Back to top

From Bobby Brown to Elijah Clark: An Intensive Cultural Resources Survey of an 8,250 Acre Timber Harvest Area, Thurmond Lake, Elbert, Lincoln, & Wilkes Counties, Georgia

Report Number
1957
Year of Publication
1997
Abstract

Under a continuing services contract with the U.S. Army Corps of Engineers, Savannah District (COE), Panamerican Consultants, Inc. conducted an intensive cultural resources survey of 3,338.7 ha (8,250 a.) of proposed timber harvest lands owned or managed by the COE along upper Thurmond Lake (formerly Clarks Hill Reservoir) in Elbert, Lincoln, and Wilkes Counties, Georgia. This lower Piedmont locality is part of the upper Savannah River Basin and includes the mouths of a number of significant perennial tributaries, including the Broad River, Coody Creek, Newford Creek, Pistol Creek, and Murry Creek. The principal result of these investigations was the documentation of 446 newly recorded archaeological sites and the revisitation and documentation of 12 previously recorded sites.
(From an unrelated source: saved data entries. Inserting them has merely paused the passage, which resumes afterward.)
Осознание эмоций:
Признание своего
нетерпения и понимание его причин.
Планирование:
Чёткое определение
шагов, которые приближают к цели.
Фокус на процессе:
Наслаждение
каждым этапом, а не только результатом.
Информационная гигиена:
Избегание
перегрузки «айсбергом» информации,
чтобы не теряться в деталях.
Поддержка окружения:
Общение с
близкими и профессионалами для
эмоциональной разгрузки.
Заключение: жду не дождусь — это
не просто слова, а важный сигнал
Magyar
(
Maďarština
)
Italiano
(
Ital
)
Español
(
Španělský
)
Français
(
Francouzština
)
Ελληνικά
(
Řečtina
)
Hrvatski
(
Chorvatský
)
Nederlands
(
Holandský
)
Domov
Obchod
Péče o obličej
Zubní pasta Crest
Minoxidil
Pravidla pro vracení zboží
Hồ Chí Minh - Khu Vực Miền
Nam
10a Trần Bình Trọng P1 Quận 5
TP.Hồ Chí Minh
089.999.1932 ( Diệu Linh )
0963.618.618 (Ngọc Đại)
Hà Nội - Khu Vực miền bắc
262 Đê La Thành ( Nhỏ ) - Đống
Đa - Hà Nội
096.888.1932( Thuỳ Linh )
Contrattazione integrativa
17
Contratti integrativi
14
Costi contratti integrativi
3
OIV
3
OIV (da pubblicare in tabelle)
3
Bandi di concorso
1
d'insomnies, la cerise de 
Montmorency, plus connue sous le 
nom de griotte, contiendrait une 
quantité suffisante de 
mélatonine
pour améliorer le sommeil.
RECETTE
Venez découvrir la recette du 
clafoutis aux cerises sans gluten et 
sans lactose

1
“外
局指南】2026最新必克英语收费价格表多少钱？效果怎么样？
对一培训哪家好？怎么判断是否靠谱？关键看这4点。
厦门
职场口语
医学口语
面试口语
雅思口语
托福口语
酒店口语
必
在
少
Sixty-one sites within this suite are recommended as potentially eligible for NRHP nomination, one site's status is unknown because it is submerged, and the remaining 396 sites and isolated finds are recommended as ineligible. A continuous sequence of components was documented spanning virtually the entire record of human occupation in the Savannah Basin, from Late Paleomdian Dalton to the abandonment of the study area in the 1950s. The study generated an impressive prehistoric assemblage containing over 5,300 artifacts, including 132 typed projectiles, several soapstone and ceremonial artifacts, and numerous ceramics, in addition to over 1,900 historic artifacts.